Algeria expects its economy to grow by 5.2 percent next year from an envisaged 5.0 percent this year, mainly on the back of soaring oil prices, the text of the draft budget for 2007 shows.
The government projects an inflation rate of 3.5 percent in 2007, the same as projected for 2006, according to the text of the draft budget presented to the parliament by Finance Minister Mourad Medelci late on Saturday.
Last year, it launched a five-year $80 billion investment programme to spur economic growth and rebuild infrastructure after a decade of civil strife which cost an estimated 200,000 lives and resulted in damage of about $30 billion since 1992.
"For 2007, the third year since the start of the implementation of the revival economic programme, a growth of 5.2 percent and an inflation of 3.5 percent are expected," according to the draft budget text.
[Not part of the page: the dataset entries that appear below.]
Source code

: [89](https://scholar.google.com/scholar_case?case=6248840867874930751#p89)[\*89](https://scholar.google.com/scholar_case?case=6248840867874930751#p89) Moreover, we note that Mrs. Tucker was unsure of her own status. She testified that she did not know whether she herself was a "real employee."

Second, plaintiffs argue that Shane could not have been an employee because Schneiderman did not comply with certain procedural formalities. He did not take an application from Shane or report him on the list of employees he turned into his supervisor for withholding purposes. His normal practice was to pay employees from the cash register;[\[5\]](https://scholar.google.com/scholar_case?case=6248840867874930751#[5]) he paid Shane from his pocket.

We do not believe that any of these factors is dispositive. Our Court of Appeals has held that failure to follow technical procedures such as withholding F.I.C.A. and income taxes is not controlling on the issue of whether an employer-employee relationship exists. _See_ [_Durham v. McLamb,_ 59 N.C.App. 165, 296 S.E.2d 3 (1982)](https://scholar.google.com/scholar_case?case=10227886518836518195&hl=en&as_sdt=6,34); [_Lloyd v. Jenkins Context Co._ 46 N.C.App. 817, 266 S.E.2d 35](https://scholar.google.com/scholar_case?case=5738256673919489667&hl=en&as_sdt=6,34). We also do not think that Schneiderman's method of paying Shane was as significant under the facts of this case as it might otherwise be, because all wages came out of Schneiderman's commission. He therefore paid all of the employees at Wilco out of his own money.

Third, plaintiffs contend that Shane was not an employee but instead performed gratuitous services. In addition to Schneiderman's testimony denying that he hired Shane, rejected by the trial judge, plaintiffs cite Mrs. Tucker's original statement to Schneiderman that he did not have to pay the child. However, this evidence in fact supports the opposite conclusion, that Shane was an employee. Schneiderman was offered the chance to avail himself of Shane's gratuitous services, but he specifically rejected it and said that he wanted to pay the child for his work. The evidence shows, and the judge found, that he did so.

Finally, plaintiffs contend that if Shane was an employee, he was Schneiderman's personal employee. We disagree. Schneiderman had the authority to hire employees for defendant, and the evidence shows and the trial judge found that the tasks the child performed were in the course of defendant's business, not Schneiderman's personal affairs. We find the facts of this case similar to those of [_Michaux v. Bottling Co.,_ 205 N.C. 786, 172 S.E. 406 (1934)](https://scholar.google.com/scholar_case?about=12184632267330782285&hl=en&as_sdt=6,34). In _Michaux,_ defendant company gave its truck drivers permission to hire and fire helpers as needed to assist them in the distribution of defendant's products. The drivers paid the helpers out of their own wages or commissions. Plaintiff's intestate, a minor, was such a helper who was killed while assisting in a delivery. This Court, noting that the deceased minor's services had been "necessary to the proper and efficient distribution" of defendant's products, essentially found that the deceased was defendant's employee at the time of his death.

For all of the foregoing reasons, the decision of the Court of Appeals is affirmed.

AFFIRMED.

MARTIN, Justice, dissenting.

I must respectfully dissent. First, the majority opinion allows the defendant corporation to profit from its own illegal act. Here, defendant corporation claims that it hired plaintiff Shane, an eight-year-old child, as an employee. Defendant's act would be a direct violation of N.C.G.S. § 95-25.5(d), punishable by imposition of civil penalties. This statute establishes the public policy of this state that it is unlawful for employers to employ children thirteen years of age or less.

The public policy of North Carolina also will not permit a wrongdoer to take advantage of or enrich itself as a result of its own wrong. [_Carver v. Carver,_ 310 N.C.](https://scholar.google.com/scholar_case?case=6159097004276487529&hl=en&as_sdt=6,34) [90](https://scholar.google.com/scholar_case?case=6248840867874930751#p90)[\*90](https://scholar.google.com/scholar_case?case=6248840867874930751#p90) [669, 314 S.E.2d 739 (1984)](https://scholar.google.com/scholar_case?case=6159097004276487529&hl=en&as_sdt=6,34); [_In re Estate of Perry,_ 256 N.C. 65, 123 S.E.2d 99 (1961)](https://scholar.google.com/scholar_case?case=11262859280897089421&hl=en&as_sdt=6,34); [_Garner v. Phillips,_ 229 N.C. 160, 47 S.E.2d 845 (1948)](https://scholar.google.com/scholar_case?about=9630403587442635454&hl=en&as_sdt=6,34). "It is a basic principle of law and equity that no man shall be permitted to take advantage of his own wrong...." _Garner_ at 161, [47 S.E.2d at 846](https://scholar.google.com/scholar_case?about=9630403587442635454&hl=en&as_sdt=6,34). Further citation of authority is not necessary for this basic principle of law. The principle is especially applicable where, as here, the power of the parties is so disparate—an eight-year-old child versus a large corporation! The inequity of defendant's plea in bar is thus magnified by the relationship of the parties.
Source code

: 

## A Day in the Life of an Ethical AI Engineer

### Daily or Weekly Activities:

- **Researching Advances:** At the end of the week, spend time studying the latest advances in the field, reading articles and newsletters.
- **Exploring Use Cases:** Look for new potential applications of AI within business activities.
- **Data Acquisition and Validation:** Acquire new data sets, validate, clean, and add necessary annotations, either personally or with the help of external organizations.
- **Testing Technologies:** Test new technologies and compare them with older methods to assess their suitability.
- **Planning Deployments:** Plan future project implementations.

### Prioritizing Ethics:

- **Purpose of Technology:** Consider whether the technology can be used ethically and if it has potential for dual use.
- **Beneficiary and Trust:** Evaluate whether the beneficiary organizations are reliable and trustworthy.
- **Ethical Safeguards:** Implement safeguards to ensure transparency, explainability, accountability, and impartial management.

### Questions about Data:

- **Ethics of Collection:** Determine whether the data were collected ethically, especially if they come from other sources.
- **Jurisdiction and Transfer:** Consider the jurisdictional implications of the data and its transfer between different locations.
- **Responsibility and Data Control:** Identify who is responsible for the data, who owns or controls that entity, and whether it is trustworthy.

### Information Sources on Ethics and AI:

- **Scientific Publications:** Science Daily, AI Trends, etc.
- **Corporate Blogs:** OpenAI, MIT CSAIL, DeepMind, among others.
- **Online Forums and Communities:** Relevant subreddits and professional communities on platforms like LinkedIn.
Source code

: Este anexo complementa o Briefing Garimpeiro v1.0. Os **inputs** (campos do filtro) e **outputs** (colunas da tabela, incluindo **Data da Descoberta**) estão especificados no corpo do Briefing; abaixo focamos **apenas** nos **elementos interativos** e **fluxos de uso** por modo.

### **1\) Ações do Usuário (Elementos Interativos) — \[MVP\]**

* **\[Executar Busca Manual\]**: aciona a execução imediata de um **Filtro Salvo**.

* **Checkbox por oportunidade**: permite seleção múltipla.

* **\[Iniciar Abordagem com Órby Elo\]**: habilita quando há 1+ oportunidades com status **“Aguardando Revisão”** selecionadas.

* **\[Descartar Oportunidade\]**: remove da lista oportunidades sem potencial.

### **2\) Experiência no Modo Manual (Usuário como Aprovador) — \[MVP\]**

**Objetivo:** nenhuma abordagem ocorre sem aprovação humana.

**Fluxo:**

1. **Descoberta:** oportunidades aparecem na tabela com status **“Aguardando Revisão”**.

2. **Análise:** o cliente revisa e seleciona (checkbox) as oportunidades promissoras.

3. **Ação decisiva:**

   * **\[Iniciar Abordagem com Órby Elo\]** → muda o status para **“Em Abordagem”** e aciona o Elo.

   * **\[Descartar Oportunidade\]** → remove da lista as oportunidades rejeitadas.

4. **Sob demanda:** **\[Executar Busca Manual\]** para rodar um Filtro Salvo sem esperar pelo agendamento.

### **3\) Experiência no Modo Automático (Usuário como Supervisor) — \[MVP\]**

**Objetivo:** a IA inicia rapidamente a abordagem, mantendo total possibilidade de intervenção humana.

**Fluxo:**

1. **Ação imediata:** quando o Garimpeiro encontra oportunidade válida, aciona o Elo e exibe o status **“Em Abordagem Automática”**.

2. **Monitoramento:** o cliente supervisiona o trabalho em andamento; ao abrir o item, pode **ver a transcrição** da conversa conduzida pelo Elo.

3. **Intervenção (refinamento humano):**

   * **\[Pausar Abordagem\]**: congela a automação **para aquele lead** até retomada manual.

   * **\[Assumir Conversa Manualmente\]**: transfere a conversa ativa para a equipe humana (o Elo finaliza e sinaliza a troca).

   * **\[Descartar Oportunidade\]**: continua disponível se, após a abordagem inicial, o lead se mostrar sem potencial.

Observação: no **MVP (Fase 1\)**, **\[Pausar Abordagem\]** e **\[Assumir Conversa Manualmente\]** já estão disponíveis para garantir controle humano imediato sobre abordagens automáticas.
The government had said it expected growth to reach 8.0 percent in 2008.
The OPEC-member nation is benefiting from soaring oil prices, and the value of its oil and gas sales reached $40 billion in the first nine months of this year.
That figure was at $45.6 billion in calendar 2005, up from $31 billion in the previous year.
Energy earnings, which represent about 97 percent of total exports abroad, are also being used to repay foreign debt. The North African country plans to cut its debt to $5 billion by the end of 2006 from $15.5 billion at the end of last February.